- **TASK BRIEF**:
Once you have checked each line below, report only the number of lines that contain the word "Trends".

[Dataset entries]
=-=-=

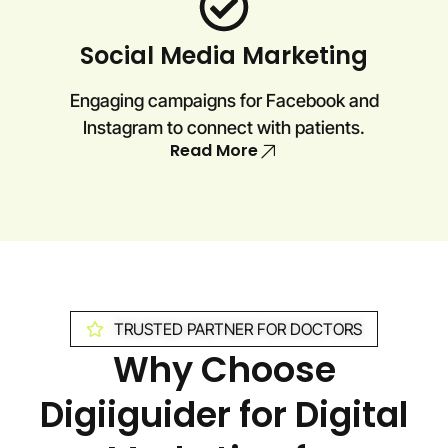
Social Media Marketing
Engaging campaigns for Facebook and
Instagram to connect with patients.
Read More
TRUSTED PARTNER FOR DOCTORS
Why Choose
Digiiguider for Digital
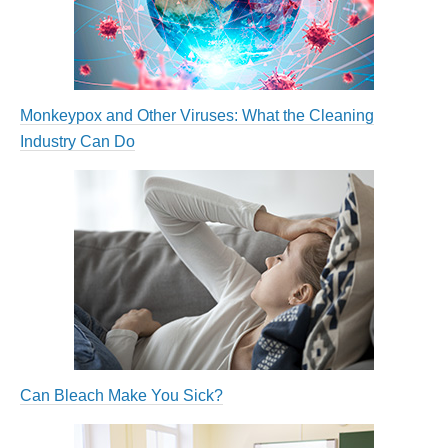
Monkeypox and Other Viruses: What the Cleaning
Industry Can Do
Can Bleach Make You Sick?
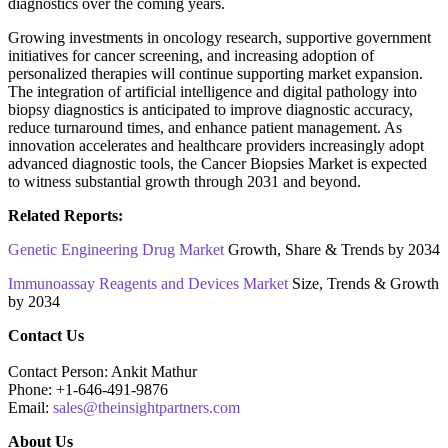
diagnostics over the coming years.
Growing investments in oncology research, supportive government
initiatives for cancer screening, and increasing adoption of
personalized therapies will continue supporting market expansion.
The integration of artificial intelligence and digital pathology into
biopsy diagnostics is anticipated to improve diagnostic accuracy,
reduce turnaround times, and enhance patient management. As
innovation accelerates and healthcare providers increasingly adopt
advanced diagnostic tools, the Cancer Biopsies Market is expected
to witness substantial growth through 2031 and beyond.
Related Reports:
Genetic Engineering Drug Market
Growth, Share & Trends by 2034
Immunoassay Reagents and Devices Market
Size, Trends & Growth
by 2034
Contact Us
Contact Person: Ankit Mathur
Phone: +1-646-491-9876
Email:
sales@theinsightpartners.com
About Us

=-=-=

- **SOLUTION**:
2